# Exercise brief
Continue the passage below on Squadron Leader Wallens's RAF service and later life, picking up after its final sentence. The passage comes before the items.

# Text provided
^^^^^^^^^^^^^^^^
He was awarded the Distinguished Flying Cross in July 1944. The citation read:
In the early phases of the war, Squadron Leader Wallens took part in a large number of sorties during which he destroyed at least 4 enemy aircraft. In combat in September, 1940, he was wounded in the leg by a cannon shell. Since his return to operational duties he has undertaken many air/sea rescue sorties and has been responsible for saving a number of personnel from the sea. He has set a splendid example of gallantry and devotion to duty.

In October 1946, Wallens transferred to the Administrative and Special Duties Branch.

He left the RAF in 1949.

==Post war==
After the war he worked in the motor trade and ran pubs and hotels.

In 1990, Wallens published his autobiography Flying Made My Arms Ache. It contains an evocative account of the Battle of Britain.
^^^^^^^^^^^^^^^^
# Data extract

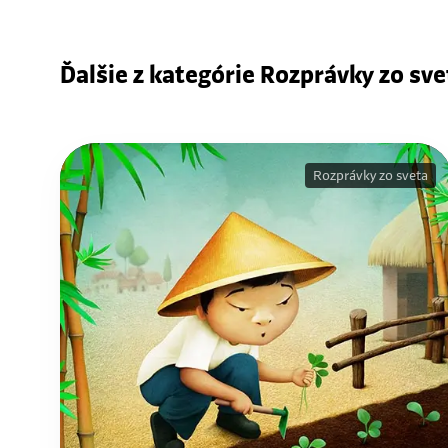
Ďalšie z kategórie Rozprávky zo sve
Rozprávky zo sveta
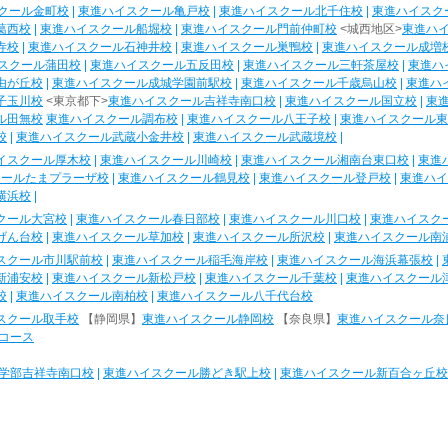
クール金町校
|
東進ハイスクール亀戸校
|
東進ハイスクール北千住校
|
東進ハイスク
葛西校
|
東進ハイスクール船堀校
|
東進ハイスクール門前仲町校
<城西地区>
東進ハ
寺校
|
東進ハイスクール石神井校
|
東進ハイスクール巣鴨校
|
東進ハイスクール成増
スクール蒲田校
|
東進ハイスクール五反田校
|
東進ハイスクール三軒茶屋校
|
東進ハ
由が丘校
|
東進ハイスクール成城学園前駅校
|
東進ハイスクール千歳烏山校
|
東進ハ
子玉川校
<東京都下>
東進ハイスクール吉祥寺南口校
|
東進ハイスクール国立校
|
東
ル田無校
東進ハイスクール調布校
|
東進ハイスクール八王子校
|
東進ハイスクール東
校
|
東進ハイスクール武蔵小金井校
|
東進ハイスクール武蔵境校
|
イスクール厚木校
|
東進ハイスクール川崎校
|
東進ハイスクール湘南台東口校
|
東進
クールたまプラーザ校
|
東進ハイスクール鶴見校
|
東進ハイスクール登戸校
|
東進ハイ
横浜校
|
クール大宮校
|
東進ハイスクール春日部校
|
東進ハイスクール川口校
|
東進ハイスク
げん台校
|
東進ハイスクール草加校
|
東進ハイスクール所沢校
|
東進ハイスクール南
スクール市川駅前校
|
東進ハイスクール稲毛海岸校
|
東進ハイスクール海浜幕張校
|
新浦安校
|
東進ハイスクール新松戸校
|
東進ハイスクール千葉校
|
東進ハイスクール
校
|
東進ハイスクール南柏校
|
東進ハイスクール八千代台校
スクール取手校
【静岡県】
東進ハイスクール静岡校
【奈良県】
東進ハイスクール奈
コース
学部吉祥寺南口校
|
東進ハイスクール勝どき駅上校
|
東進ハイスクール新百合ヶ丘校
^^^^^^^^^^^^^^^^
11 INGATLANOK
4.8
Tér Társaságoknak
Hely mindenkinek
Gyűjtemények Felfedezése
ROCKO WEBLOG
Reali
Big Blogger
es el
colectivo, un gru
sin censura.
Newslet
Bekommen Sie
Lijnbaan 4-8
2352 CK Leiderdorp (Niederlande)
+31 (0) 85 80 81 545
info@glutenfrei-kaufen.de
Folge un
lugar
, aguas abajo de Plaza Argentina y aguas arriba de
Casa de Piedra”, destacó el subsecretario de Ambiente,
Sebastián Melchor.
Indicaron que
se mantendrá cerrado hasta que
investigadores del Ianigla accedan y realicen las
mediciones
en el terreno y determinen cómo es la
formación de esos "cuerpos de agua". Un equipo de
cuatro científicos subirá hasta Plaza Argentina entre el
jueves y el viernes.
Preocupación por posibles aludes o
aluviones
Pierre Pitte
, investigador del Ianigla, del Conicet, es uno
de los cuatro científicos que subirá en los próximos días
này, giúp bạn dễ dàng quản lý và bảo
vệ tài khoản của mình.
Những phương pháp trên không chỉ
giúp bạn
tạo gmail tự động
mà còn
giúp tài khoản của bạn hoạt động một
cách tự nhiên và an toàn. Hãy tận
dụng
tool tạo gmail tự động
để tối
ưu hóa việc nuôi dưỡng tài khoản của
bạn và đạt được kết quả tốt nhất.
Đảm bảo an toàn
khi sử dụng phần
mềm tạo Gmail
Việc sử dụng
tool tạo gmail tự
^^^^^^^^^^^^^^^^
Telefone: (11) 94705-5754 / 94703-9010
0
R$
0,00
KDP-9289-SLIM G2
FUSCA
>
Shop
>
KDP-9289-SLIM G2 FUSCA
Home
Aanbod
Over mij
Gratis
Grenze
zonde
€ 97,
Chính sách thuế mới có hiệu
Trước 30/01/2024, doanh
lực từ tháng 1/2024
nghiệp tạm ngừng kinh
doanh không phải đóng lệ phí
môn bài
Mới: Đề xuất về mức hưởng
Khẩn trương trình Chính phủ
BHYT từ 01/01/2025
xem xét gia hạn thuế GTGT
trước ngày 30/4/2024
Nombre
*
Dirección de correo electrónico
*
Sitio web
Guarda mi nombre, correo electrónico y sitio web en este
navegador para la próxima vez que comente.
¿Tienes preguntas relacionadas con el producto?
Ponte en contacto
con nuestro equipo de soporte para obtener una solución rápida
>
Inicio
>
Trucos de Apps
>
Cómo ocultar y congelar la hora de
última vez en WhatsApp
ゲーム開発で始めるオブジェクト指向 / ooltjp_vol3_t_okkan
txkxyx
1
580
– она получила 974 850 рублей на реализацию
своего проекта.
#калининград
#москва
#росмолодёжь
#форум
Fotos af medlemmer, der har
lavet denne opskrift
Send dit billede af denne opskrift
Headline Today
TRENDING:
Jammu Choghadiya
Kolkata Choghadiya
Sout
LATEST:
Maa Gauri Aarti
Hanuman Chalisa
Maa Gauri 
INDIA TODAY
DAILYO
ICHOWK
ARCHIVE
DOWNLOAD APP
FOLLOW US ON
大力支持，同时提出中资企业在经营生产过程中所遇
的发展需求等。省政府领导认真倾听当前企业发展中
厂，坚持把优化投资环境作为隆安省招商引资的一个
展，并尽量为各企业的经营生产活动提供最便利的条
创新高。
^^^^^^^^^^^^^^^^
# Exercise response
(The day) started off well, but was to end in a terrible shambles. I was petrified but had to grin, six Spitfires against so many 109’s was a bloody tall order... we were literally flying above the backs of the Jerry bombers... I had been petrified earlier but now I was s******* blue lights at the sight of so many swastikas and black crosses... wishing to hell the CO would call it off and come back tomorrow.

Wallens married Violet Bate in 1961 and their daughter Karen was born that year. He died at Banbury, Oxfordshire, in November 1995, at the age of 79.

==Works==
- Wallens, Ronald (1990). "Flying made my arms ache"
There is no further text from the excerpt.